Richard Castle is a world-renowned mystery author. His Derrick Storm series has made him an international sensation. The problem is Castle’s just written the final book in the series and he finished the book by killing off his cash cow crime fighter. Castle, in his arrogance, believes he can just write up a new hero and stay on top of his game. The problem is he’s hit the wall and he’s too proud to admit that writer’s block has him beat.
Castle (Nathan Fillion (Slither, Desperate Housewives) is brought in as a consultant when the police discover a killer recreating murder scenes from his books, with real victims. Castle meets Detective Kate Beckett (Quantum of Solace’s Stana Katic.) Beckett is a straight shooter, keeping her eyes on the details of the case and infuriated that Castle can’t focus on anything other than himself.
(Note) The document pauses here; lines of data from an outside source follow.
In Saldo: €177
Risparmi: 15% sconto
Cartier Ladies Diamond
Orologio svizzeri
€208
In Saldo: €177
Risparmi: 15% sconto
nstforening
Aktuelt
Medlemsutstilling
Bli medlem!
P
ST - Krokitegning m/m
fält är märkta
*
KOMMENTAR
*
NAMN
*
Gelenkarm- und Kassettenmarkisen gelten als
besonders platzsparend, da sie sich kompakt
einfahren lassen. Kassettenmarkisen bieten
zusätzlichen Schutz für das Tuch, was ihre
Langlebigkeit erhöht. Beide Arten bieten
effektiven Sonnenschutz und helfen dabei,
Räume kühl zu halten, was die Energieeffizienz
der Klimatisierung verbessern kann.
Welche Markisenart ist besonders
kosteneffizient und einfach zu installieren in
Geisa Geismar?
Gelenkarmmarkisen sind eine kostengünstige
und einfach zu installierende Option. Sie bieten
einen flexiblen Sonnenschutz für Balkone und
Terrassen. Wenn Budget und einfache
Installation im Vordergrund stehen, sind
As Castle charms everyone else in the precinct with his antics, Beckett puts up defenses, intent on getting Castle out of her personal and professional life as soon as possible.
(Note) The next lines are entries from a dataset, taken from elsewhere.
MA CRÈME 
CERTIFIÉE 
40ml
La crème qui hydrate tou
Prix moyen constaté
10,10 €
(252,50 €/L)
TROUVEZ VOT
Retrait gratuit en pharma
Once Castle helps Beckett find the copycat killer, she feels relief, but he feels something else…inspiration. Beckett becomes the model for Castle’s new mystery series; a character named Nikki Heat. As he says, “it’s a cop name.” Beckett’s retort; “it’s a stripper name!” Castle uses his influence with the mayor to sign on as a consultant and to follow Beckett. And thus, a series is born.
Just like other popular police shows, each episode of Castle is an individual investigation. The introductory sequences reveal different victims with a musical tie-in. From there, the police find the body and Castle joins to add his own speculation and “expertise.”
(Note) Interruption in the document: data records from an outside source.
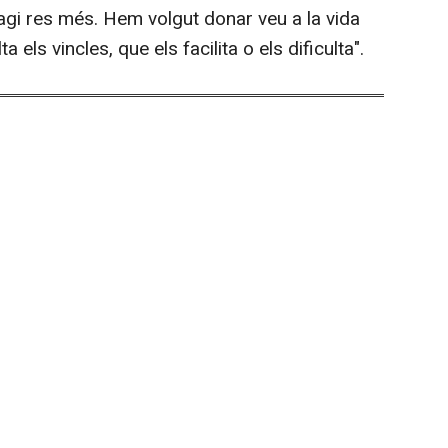
hagi res més. Hem volgut donar veu a la vida
a els vincles, que els facilita o els dificulta".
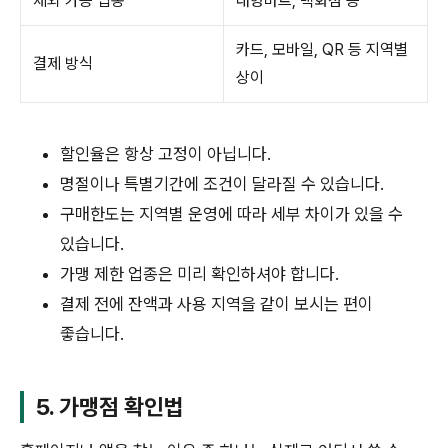
제외 가능 업종
대형마트, 백화점 등
카드, 모바일, QR 등 지역별
결제 방식
상이
할인율은 항상 고정이 아닙니다.
명절이나 특별기간에 조건이 달라질 수 있습니다.
구매한도는 지역별 운영에 따라 세부 차이가 있을 수
있습니다.
가맹 제한 업종은 미리 확인하셔야 합니다.
결제 전에 잔액과 사용 지역을 같이 보시는 편이
좋습니다.
5. 가맹점 확인법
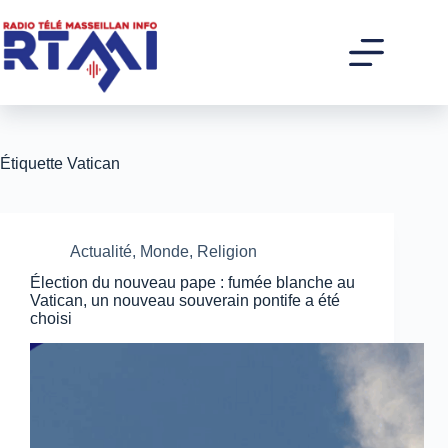
Passer
au
contenu
Étiquette
Vatican
Actualité
,
Monde
,
Religion
Élection du nouveau pape : fumée blanche au
Vatican, un nouveau souverain pontife a été
choisi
The series’ strength is its ensemble cast. Castle lives with his mother, Martha (Falcon Crest’s Susan Sullivan); an ex-Broadway star who boasts the experience of a lifetime in the industry. His daughter, Alexis (Quinn), is smart, honest and a great counterpoint to his flamboyant nature. Just as Castle is surrounded by women, Beckett is surrounded by her police family of men. Her two underlings are Ryan (General Hospital’s Seamus Dever) and Esposito (Jon Huertas).
The first season introduces each character and carefully unveils specifics in layers, like onions. Viewers are granted a deep dive into Castle, understanding a lot about the author, but still given enough room to learn the many hidden years and adventures of his back story. Beckett’s deep ties to her job are revealed mid-season, and viewers will warm to her as they learn why she does what she does. Sullivan and Quinn are constants, which are absolutely necessary as viewers see more of Castle’s antics. By the end of Season One, fans will have fallen for the chemistry between Castle and Beckett, and will be chomping at the bit to learn more about the two, and how they grow together.
Castle mixes all the normal guy crime fighter aspects of the Rockford Files with the underlying sexual tension of Moonlighting. The series can only go as far as the tension lasts. Castle is well-composed in all aspects; lighting, post-production, casting, and writing. The episodes in Series One constantly improved; a tribute to the writers’ ability to work the “slow reveal” style. If the momentum continues, Series Two should be even better.
The DVD features a number of bonus features. Misdemeanors: Bloopers and Outtakes speaks for itself. Whodunit introduces the cast and how Castle came from other character-rich shows. Castle’s Godfather is a sit-down with legendary mystery writer Stephen J. Cannell, series creators Andrew Marlowe and Rob Bowman.